Holtzblatt brought techniques from psychology and sociology to the field, showing how the kind of verbal protocol analysis used by Ericsson (Ericsson & Simon 1984) and Piaget (Piaget 1960) could be applied to data collected from users in the field. This data forms the bases for a grounded theory, as defined by Glaser and Strauss (Glaser & Strauss 1967), and as such motivates design action. Contextual inquiry was defined as a structured method for gathering and using field data using this theoretical foundation.

The resulting techniques are similar in nature to an ethnographic study. However, contextual inquiry is constrained by the limitations of an engineering project. So field interviews are restricted to a few hours, not days or weeks, and the interaction between interviewer and user is defined as a focused conversation. The purpose of the conversation is to reveal and articulate the nature of the user's work practice, and this purpose is understood and shared by both participants.

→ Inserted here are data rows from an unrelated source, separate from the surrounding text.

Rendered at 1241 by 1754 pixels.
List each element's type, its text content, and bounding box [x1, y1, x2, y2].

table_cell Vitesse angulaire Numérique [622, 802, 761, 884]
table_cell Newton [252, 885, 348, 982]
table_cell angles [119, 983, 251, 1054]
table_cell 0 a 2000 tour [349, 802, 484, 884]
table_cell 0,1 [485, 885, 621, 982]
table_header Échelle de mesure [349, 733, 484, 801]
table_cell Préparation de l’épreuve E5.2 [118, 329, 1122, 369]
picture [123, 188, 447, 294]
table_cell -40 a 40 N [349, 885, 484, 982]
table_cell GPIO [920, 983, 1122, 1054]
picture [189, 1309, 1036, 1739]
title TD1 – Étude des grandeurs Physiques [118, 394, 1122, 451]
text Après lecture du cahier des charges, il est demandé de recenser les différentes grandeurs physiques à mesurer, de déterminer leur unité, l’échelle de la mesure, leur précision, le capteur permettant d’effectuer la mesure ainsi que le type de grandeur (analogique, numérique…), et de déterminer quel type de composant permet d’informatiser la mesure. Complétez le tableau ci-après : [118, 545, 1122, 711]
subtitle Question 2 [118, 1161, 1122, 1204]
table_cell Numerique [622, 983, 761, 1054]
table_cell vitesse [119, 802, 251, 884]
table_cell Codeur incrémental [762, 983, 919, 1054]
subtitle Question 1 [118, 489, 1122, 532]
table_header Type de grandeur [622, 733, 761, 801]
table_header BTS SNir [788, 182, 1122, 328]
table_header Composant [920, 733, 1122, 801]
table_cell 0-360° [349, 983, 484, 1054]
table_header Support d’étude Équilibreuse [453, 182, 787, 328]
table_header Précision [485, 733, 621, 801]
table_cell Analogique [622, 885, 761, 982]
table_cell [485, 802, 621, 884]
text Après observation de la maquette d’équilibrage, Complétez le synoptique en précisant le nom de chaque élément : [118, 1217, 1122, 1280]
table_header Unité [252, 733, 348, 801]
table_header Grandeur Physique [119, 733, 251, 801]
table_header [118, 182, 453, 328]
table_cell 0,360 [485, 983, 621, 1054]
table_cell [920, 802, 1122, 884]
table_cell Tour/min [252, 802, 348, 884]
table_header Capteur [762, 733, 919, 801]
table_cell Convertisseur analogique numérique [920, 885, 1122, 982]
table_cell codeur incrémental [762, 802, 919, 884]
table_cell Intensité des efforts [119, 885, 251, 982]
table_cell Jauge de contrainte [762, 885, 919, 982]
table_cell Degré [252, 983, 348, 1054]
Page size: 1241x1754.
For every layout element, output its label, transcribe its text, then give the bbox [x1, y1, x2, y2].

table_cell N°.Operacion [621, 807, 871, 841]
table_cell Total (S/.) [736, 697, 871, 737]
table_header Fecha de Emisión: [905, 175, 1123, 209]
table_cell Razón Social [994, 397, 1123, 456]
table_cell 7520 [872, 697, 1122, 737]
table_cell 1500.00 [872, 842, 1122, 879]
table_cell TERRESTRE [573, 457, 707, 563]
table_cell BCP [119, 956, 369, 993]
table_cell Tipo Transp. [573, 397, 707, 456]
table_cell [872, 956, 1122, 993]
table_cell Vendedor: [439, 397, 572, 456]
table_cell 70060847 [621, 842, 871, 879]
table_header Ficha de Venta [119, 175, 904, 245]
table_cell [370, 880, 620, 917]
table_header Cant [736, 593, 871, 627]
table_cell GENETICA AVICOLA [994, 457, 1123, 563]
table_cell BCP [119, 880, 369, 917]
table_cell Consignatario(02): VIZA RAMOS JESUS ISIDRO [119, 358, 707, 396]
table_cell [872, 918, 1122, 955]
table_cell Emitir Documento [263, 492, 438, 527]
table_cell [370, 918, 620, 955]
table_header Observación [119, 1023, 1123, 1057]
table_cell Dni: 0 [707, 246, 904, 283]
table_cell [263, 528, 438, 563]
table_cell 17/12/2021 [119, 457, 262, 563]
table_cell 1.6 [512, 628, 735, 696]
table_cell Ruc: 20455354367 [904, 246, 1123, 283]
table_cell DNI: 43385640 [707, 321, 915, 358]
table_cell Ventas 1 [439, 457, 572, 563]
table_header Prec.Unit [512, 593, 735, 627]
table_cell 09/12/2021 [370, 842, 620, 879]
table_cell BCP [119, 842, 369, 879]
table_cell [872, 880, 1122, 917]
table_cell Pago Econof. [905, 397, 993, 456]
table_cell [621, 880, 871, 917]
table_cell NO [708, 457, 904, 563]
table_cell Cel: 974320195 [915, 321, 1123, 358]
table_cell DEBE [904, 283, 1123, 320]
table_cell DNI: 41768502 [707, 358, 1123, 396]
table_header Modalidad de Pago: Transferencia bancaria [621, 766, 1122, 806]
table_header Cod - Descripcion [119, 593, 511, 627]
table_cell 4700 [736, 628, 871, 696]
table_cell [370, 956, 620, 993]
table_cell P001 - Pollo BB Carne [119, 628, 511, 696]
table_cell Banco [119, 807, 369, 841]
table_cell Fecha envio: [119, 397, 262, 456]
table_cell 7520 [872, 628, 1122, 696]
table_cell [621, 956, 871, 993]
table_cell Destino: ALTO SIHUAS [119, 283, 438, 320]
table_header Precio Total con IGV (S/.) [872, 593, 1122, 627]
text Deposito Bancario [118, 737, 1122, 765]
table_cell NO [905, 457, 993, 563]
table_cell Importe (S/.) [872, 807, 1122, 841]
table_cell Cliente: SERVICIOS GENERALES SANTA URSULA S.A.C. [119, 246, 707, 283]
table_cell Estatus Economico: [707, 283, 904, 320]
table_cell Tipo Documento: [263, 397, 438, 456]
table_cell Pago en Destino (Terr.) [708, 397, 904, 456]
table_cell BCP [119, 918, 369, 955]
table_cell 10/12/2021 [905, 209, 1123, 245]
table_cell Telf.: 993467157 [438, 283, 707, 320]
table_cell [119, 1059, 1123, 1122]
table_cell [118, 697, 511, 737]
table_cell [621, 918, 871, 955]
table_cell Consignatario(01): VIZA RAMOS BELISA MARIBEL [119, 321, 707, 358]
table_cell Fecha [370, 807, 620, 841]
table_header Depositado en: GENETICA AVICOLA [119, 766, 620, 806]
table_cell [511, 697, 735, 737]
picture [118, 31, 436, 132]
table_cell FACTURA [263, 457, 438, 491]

At the same time, Holtzblatt was adapting physical mockup techniques developed by Kyng, Ehn and others (Kyng 1988; Ehn 1988) to software. In Denmark, Scandinavian countries mandated that labor representatives be included in any redesign of the workplace by creating mockups of rooms and workstations using large cardboard boxes and other simple, physical representations. Sessions were conducted with the workers in which they ran through typical tasks in his simulated environment, redesigning it to work better as they discovered problems.

Holtzblatt scaled down this method for software, using hand-drawn user interfaces on sticky notes to represent a proposed design and working through the user's own tasks, in their own workplaces, to explore the usefulness of the design. Together, designer and user would modify the prototype in the moment to eliminate problems and add needed function.

Work models were developed by Holtzblatt as a way to capture the discussion in design teams about user work practice - as a way to make elements of work practice explicit to all members of the team. The User Environment Design, similarly, was developed to capture the system structure and function without sidetracking the discussion with user interface details prematurely.

The resulting Contextual Design process was first used at DEC and later gained acceptance in the rapidly growing Human Computer Interaction (HCI) community throughout the 1980's, following the same heretic-to-accepted-practice trajectory that the HCI field itself was undergoing (Caroll 2009). Following a series of articles on various aspects of Contextual Design in the HCI literature (e.g. (Beyer & Holtzblatt 1993), (Holtzblatt & Jones 1993)), the entire process was described in the 1997 text Contextual Design (Beyer & Holtzblatt 1997). In 2005, the follow-up handbook Rapid Contextual Design (Holtzblatt et al 2005)expanded upon the method and provided more practical guidance. It also addressed an oft-heard criticism that the Contextual Design method could be too labor-intensive or lengthy for some projects.